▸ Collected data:
--- --- ---
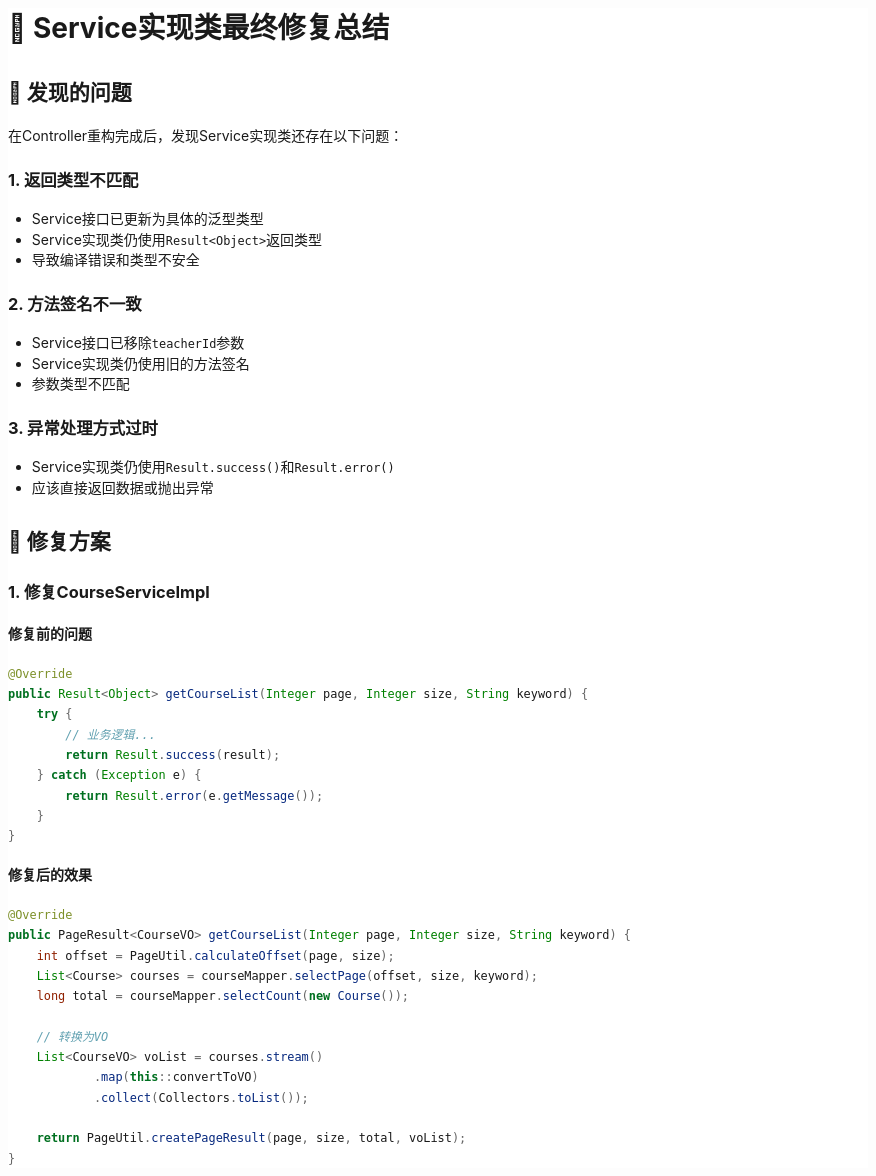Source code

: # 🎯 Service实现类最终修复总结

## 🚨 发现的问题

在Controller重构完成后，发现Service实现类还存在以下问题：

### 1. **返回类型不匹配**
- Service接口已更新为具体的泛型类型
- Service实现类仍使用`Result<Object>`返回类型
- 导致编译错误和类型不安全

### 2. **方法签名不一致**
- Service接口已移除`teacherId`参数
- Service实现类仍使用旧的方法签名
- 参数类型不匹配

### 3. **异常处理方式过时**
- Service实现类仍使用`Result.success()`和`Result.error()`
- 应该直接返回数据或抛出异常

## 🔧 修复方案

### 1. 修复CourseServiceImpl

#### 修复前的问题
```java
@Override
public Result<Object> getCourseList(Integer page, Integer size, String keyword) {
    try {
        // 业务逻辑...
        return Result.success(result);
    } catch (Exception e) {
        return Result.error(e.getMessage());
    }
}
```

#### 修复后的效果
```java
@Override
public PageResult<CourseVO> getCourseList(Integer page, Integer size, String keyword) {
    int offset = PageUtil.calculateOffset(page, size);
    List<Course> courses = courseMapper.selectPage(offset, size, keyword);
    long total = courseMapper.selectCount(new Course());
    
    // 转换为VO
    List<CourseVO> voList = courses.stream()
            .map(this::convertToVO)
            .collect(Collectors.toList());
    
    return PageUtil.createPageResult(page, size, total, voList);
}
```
--- --- ---
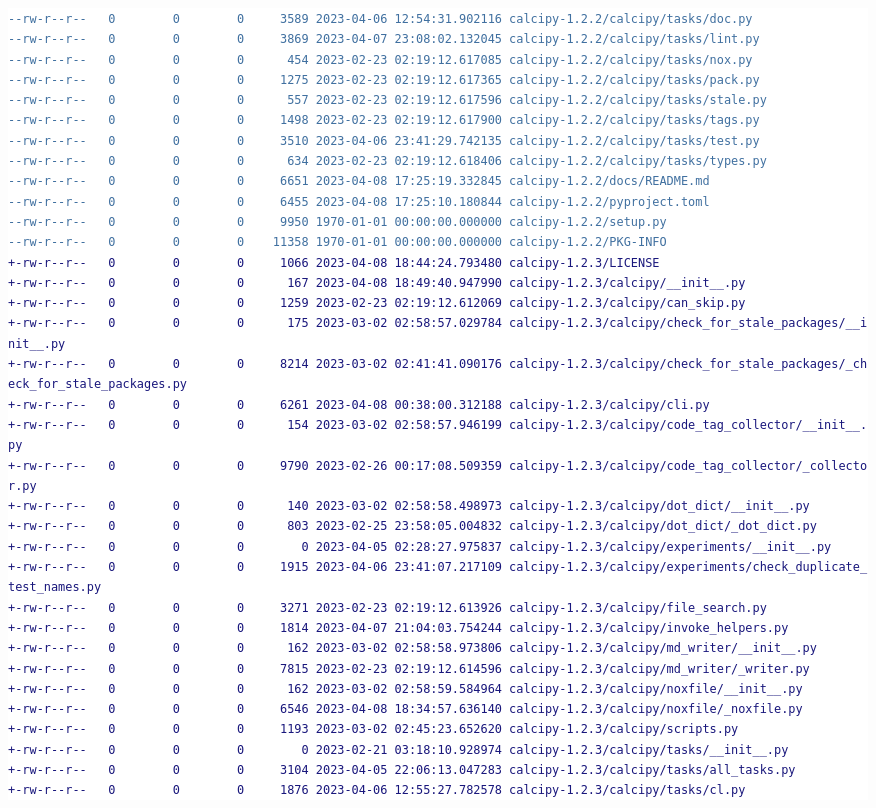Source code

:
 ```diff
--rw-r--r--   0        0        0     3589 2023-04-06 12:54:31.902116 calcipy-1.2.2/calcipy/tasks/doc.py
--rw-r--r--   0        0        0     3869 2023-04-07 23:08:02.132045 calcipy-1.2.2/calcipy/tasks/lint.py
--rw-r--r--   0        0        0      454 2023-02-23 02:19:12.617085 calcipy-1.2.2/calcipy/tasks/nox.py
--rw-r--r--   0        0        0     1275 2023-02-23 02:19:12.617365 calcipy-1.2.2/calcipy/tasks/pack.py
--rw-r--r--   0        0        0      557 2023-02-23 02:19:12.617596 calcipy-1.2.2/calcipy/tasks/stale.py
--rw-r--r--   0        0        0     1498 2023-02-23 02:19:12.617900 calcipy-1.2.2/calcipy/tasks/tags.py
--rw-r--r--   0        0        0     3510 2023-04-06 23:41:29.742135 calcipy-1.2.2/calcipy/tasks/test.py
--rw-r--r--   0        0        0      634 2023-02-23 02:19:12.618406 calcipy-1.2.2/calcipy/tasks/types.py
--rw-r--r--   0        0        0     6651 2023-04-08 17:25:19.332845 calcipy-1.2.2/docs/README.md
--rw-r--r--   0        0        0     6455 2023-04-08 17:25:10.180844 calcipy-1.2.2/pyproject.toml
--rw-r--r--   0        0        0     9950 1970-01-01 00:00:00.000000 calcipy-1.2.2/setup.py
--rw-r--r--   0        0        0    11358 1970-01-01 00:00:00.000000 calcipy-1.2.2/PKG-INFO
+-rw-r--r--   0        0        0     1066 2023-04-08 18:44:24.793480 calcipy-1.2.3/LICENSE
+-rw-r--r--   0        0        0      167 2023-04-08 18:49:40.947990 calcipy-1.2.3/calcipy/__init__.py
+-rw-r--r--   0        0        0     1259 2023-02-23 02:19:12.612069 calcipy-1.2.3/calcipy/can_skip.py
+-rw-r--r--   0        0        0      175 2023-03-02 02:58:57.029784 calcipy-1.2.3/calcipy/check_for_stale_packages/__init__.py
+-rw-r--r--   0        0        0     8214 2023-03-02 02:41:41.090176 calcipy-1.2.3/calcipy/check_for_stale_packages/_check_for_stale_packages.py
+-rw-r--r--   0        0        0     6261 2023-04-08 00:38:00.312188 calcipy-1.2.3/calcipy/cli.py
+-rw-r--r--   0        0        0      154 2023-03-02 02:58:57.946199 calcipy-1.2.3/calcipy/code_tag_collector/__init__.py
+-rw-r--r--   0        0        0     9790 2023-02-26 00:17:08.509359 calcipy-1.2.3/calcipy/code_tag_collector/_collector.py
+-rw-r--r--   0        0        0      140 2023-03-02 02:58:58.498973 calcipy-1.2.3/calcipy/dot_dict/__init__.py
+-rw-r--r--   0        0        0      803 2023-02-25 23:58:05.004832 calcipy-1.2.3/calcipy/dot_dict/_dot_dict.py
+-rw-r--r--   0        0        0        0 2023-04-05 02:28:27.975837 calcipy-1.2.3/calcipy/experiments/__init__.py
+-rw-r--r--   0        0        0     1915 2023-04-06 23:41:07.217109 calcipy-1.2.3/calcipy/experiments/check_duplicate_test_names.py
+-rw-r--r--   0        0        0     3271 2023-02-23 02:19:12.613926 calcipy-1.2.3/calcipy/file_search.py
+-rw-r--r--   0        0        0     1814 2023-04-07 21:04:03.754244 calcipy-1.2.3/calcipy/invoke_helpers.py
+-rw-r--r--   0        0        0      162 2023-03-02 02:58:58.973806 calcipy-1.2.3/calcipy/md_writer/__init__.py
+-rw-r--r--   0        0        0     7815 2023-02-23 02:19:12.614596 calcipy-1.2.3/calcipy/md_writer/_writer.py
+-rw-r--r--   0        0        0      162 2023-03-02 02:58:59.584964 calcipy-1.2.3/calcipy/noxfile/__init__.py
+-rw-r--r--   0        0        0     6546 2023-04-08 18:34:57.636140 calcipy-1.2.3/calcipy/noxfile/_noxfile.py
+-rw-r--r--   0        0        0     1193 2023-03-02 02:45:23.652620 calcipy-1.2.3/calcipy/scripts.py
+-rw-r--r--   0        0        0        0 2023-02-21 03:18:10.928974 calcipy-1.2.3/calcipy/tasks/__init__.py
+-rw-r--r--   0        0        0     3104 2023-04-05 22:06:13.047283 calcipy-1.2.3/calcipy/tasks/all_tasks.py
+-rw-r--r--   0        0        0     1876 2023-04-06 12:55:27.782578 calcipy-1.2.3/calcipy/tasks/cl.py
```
--- --- ---
▸ How to complete this task:
Pick out every line above that contains the word "Object" and copy it.

▸ Answer box:
- Service实现类仍使用`Result<Object>`返回类型
public Result<Object> getCourseList(Integer page, Integer size, String keyword) {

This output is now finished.